47 Meters Down (2017)
Trapped in: a shark cage at the bottom of the ocean
Sharks are fascinating creatures. In real life they’re not the human-killing machines movies make them out to be. So, it makes sense that many people would want to get up close to a shark in the relative safety of a shark cage. But movies aren’t real life, and 47 Meters Down is about a shark-cage dive that is ridiculously unsafe. Sisters Lisa and Kate are in a shark cage when it becomes separated from its boat and quickly sinks to the ocean floor. Bloodthirsty sharks circle the cage, preventing the women from swimming to the surface despite the cage not being locked, and further complications make escape even more improbable. Despite not being entirely realistic, 47 Meters Down is an entertaining survival film.
The Shallows (2016)
Trapped on: a rock and a buoy just offshore
To be trapped but to see your salvation agonizingly close without being able to reach it must be an awful feeling. Nancy (Blake Lively) experiences that feeling in the well-received shark movie The Shallows. Nancy is surfing in the waters of an isolated beach in Mexico when she is attacked by a shark. Injured but alive, Nancy manages to swim to a rock that is close to the beach, but is too far to swim considering her condition, the blood in the water, and the shark she knows is still nearby. A rock isn’t too odd of a place to be stranded on in a movie like this, but Nancy does move to a buoy later in the film which is much more unique, especially when you combine that with the close proximity of the beach.
Open Water (2003)
Trapped in: the open ocean without a boat
Getting lost at sea isn’t terribly unusual.

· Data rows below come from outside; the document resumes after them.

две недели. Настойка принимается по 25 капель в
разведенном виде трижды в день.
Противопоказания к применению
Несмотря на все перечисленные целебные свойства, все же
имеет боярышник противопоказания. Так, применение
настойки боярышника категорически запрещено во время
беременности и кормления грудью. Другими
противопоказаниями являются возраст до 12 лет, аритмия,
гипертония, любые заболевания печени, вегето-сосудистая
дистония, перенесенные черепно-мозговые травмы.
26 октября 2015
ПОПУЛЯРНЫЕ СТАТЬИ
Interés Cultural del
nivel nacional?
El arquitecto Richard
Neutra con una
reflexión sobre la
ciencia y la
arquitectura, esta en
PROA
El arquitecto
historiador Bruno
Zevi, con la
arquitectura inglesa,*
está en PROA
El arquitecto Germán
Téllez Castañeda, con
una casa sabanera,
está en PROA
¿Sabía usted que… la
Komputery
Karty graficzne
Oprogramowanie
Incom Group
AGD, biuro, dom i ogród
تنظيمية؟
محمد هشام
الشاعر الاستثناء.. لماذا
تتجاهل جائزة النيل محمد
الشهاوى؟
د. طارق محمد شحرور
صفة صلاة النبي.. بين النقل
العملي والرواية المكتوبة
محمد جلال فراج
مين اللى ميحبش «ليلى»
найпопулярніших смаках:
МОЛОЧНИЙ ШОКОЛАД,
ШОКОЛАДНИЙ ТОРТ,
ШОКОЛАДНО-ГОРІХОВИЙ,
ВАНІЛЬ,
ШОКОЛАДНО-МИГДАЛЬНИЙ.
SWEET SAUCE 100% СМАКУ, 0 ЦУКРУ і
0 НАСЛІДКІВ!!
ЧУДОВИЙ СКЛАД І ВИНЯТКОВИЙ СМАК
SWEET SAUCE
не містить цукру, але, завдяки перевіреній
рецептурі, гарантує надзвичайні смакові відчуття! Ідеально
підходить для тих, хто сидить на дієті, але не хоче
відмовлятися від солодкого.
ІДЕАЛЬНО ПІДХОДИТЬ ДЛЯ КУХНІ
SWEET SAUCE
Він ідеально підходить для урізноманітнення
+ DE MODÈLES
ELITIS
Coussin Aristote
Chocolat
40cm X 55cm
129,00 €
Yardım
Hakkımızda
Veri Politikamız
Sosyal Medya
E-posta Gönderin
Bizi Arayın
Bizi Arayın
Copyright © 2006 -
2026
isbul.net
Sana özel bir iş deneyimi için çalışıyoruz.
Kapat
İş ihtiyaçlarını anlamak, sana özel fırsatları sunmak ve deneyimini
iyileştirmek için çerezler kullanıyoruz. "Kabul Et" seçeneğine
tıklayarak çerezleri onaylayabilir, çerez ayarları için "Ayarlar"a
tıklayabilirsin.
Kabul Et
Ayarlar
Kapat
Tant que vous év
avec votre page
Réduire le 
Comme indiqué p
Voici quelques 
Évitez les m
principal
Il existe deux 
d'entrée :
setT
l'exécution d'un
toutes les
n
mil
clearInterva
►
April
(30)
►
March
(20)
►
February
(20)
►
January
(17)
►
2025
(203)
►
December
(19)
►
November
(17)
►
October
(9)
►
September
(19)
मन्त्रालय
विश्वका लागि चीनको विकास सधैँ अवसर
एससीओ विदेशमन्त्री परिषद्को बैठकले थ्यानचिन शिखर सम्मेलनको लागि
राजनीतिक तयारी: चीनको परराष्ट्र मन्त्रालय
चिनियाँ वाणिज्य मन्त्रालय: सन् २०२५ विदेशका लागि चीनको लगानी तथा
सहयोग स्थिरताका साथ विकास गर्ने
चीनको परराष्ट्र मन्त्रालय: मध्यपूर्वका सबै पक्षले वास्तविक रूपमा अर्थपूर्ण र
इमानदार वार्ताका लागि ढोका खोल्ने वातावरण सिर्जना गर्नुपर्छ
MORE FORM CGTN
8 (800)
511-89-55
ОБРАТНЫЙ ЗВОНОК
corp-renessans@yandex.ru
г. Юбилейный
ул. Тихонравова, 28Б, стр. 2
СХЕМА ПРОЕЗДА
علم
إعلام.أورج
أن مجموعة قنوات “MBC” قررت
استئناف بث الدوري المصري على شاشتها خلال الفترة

Boats go off course or sink in movies all the time. What is strange is when people are lost at sea without any kind of boat at all. It’s strange when people are forced into a survival situation simply because someone is bad at math. In Open Water, a couple, Susan and Daniel, are stuck treading water in the middle of the ocean because the personnel aboard the scuba-dive tour boat they were on foolishly miscounted their guests. Susan and Daniel are then stranded with their only hope of survival being that the boat crew comes back before the increasing number of sharks circling them decide to have dinner.